▸ **Brief**:
What follows is a listing to transcribe exactly, leaving the pictures out.

Segment Start: Supplied data

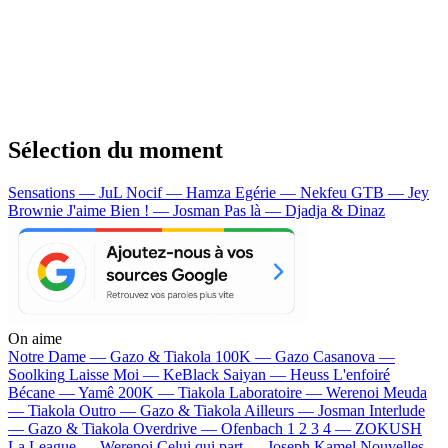
Sélection du moment
Sensations — JuL
Nocif — Hamza
Egérie — Nekfeu
GTB — Jey
Brownie
J'aime Bien ! — Josman
Pas là — Djadja & Dinaz
On aime
Notre Dame —
Gazo & Tiakola
100K —
Gazo
Casanova —
Soolking
Laisse Moi —
KeBlack
Saiyan —
Heuss L'enfoiré
Bécane —
Yamê
200K —
Tiakola
Laboratoire —
Werenoi
Meuda
—
Tiakola
Outro —
Gazo & Tiakola
Ailleurs —
Josman
Interlude
—
Gazo & Tiakola
Overdrive —
Ofenbach
1 2 3 4 —
ZOKUSH
La League —
Werenoi
Celui qui part —
Joseph Kamel
Nouvelles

Segment End: Supplied data

▸ **Answer section**:
Sélection du moment
Sensations — JuL
Nocif — Hamza
Egérie — Nekfeu
GTB — Jey
Brownie
J'aime Bien ! — Josman
Pas là — Djadja & Dinaz
On aime
Notre Dame —
Gazo & Tiakola
100K —
Gazo
Casanova —
Soolking
Laisse Moi —
KeBlack
Saiyan —
Heuss L'enfoiré
Bécane —
Yamê
200K —
Tiakola
Laboratoire —
Werenoi
Meuda
—
Tiakola
Outro —
Gazo & Tiakola
Ailleurs —
Josman
Interlude
—
Gazo & Tiakola
Overdrive —
Ofenbach
1 2 3 4 —
ZOKUSH
La League —
Werenoi
Celui qui part —
Joseph Kamel
Nouvelles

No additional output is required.